Il reste à faire comprendre à la politique partisane que ce qui se joue là n’est pas, ne sera jamais une marge de manœuvre électorale mais juste notre avenir. Il est temps de « basculer »[9] dans les enjeux du présent. Il est de notre responsabilité, à chacune et chacun, dès aujourd’hui, selon les mots de Barbara Stiegler, de « faire de cette pandémie, mais aussi de la santé et de l’avenir de la vie, non pas ce qui suspend mais ce qui appelle la démocratie »[10]

 

[1] la « note d’alerte pour les plus hautes autorités de l’État de la part du Pr Jean-François Delfraissy » (Variants/Échappement immunitaire) du 20 janvier comme du « Document de travail du Conseil scientifique COVID-19 (Limiter une troisième vague en raison de l’apparition rapide de variants) du 24 janvier.

[2] Ainsi le texte  « Pour sortir des crises à répétition, faisons de la résilience le principe de l’action publique » lancé le 14 mai 2020 par Heinrich Böll Stiftung (Fondation des Verts) et Bürgerbewegung Finanzwende (Verts, fondé par Gerhard Schick ).[3] En mai trois universitaires lancent le texte « Travail. Démocratiser. Démarchandiser. Dépolluer » qui recueille 3500 signatures en deux semaines et est publié simultanément dans les médias de 36 pays, en 25 langues.

[3] « Le temps de rêver est bien court/Que faut-il faire de mes nuits/Que faut-il faire de mes jours/Je n’avais amour ni demeure/Nulle part où je vive ou meure/Je passais comme la rumeur/Je m’endormais comme le bruit./C’était un temps déraisonnable/On avait mis les morts à table/On faisait des châteaux de sable/On prenait les loups pour des chiens/Tout changeait de pôle et d’épaule/La pièce était-elle ou non drôle/Moi si j’y tenais mal mon rôle/C’était de n’y comprendre rien » Aragon, Est-ce ainsi que les hommes vivent ?

[4] Selon le Ministère de l’Intérieur, les affrontements entre bandes recensés, phénomène essentiellement francilien, sont passés de 288 en 2019 à 357 en 2020.

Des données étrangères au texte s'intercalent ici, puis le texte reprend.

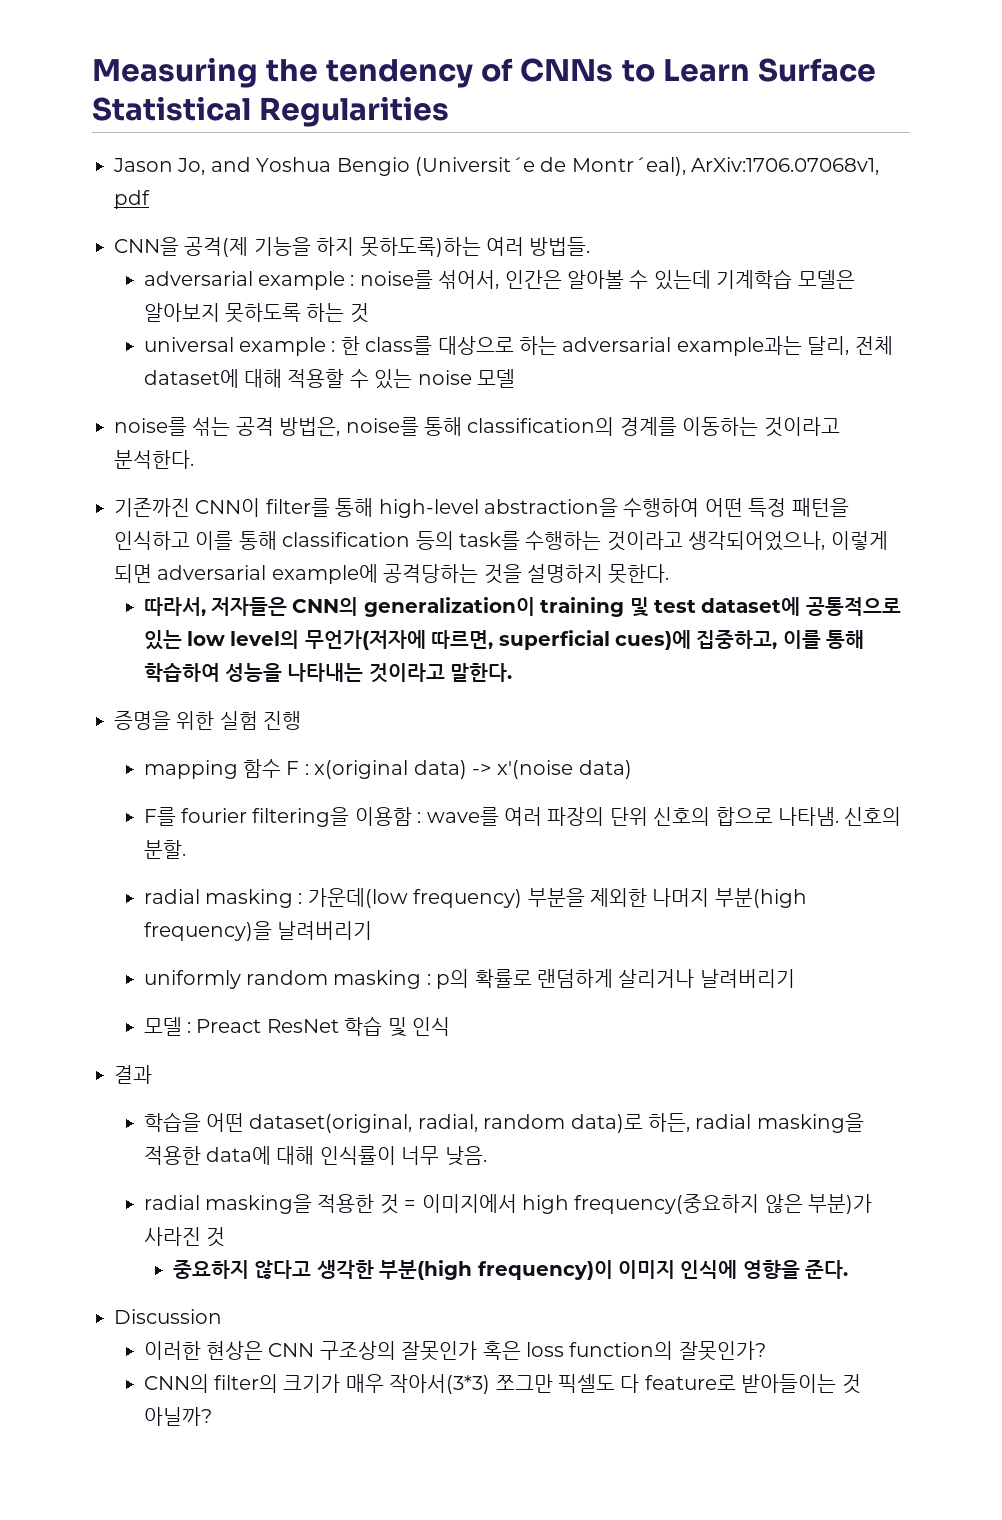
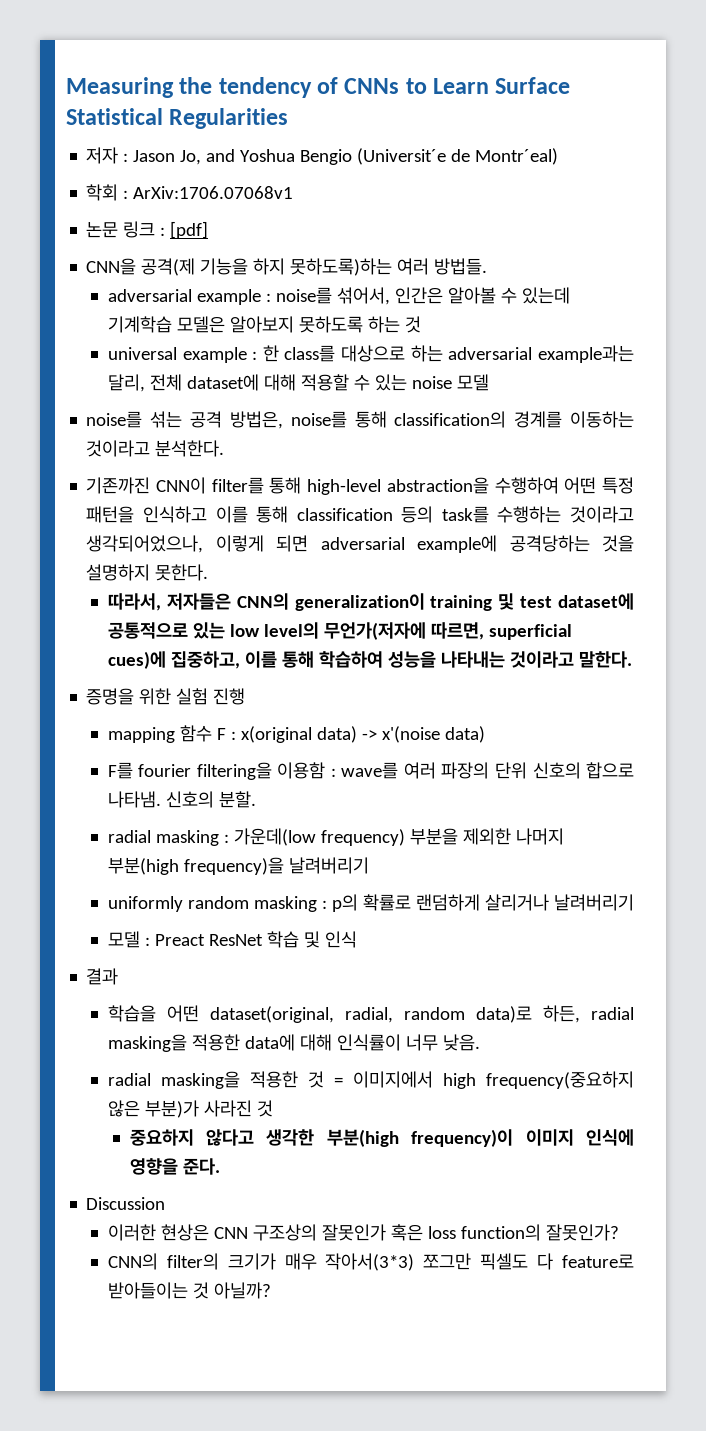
(450, 111) none -> [86,147,129,164] 저자 :
[571,157,880,176] [114,190,150,209] Montr´eal), ArXiv:1706.07068v1, pdf -> [475,148,559,165] [86,184,294,201] [86,221,209,239] Montr´eal) // 학회 : ArXiv:1706.07068v1 // 논문 링크 : [pdf]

[5] Pour la nationalisation de Luxfer et Famar, Pour la création d’un pôle public du médicament, Pour la réquisition de l’industrie textile, Pour la suspension des loyers, Pour la gratuité des obsèques pour les familles des victimes du Coronavirus, Pour la gratuité des masques, Pour la reconnaissance du Coronavirus comme « catastrophe naturelle », Pour la reconnaissance du Covid-19 comme maladie professionnelle pour les travailleurs obligés de se rendre sur leur lieu de travail pendant le confinement, Pour l’encadrement des prix alimentaires, Pour la lutte contre la précarité énergétique, Résolution pour l’annulation de la dette.

[6] 15 juillet 2020  Soutenir les ménages en difficulté, en raison de la crise sanitaire, à se maintenir dans leur logement, 26 mai 2020 Contribution des hauts revenus et des hauts patrimoines à l’effort de solidarité nationale, 28 avril 2020  Pour un service public du médicament, 28 avril 2020  Interdire la distribution des dividendes en période d’urgence sanitaire.

[7] « Celui qui vient au monde pour ne rien troubler ne mérite ni égard ni patience » (René Char, Fureurs et mystères, 1948)

[8] «  est puni de cinq ans d’emprisonnement et 75 000 euros d’amende le fait d’user de menaces, de violences ou de commettre tout autre acte d’intimidation à l’égard de toute personne participant à l’exécution d’une mission de service public, afin d’obtenir pour soi-même ou pour autrui une exemption totale ou partielle ou une application différenciée des règles qui régissent le fonctionnement dudit service ».

[9] Jérôme Baschet, Basculements, La Découverte, 2021

[10] Barbara Stiegler, De la démocratie en Pandémie, Santé, Recherche, éducation, Tracts Gallimard, janvier 2021

 

~ par Alain Bertho sur 19 mars 2021.